O mecanismo bioquímico para queimar calorias e produzir calor corporal a partir de gorduras é um processo que altera completamente a atividade bioenergética das mitocôndrias, a organela celular responsável pela obtenção de energia. Nesse mecanismo em particular, a atividade das mitocôndrias não é a usual – oxidação de substratos para obter moléculas de ATP e fornecimento de energia às células – mas resulta na dissipação da energia metabólica na forma de calor.

A atividade excessiva do tecido adiposo castanho causa condições patológicas associadas ao gasto energético descontrolado e à perda acelerada de peso (caquexia, por exemplo) em pacientes afetados por tumores. Ainda existem muitas incógnitas sobre um processo que, num cenário clínico, também dificulta a recuperação das pessoas afetadas por grandes queimaduras quando o gasto energético e a atividade do tecido adiposo castanho são acionados.

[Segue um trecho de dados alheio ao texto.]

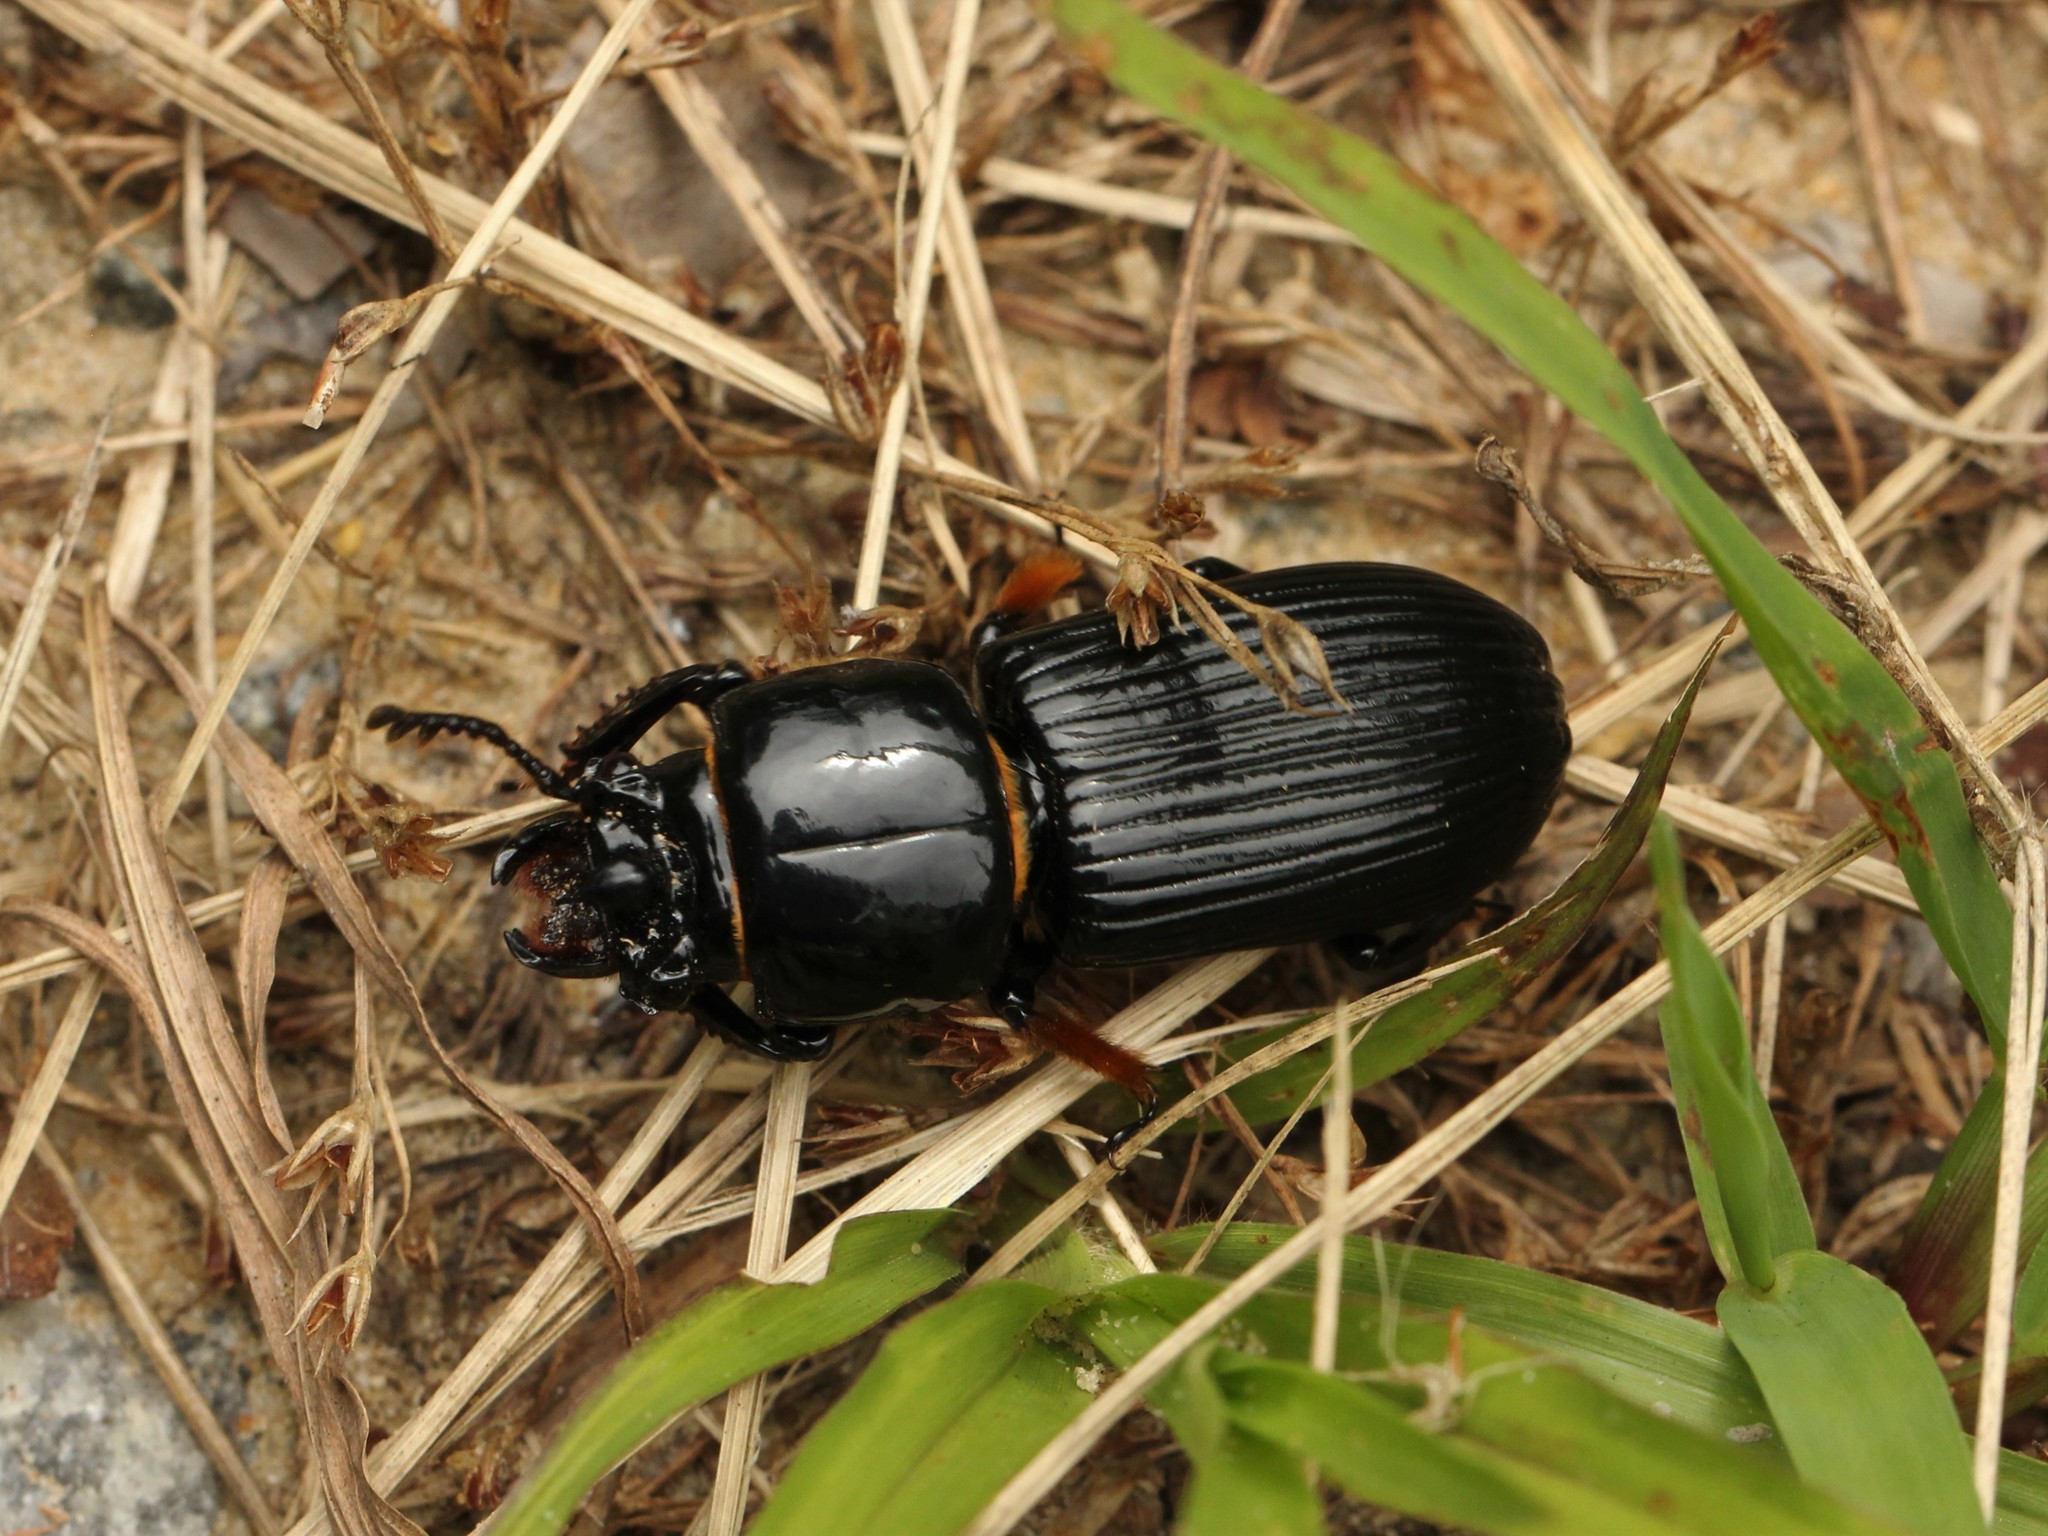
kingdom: Animalia
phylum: Arthropoda
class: Insecta
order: Coleoptera
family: Passalidae
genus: Odontotaenius
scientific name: Odontotaenius disjunctus
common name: Patent leather beetle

Muito antes de se conhecer a fisiologia do tecido adiposo castanho, a dissociação mitocondrial foi o mecanismo alterado pelo envenenamento dos operários de fábricas de armamento durante a Primeira Guerra Mundial. Devido à exposição ao dinitrofenol – um composto tóxico que gera uma incontrolável dissociação mitocondrial em todos os tecidos do corpo – a temperatura dos trabalhadores envenenados disparou e a sua perda de peso foi dramática. Na década de 1970, a comunidade científica conseguiu identificar que a dissociação mitocondrial é um processo que, de maneira específica e controlada, ocorre nas mitocôndrias do tecido adiposo castanho usando a proteína UCP1.

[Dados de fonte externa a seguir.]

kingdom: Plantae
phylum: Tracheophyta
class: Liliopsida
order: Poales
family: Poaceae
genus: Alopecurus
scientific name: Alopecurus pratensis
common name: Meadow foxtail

“É evidente que este mecanismo deve ser altamente controlado para não gerar problemas devido a atividades descontroladas. De facto, é possível que a evolução tenha confinado esse mecanismo nas mitocôndrias de uma célula especializada – o adipócito castanho – e não em todos os tecidos do organismo, como mecanismo de segurança”, aponta Villarroya.

O estudo poderia trazer novas estratégias para moderar a atividade termogénica em situações patológicas, como o cancro. Nesse contexto, a descoberta da ação local do sistema de autocontrolo endógeno calicreína-cinina sobre o tecido adiposo castanho, abre novos horizontes para futuras armas farmacológicas para combater e controlar as doenças metabólicas.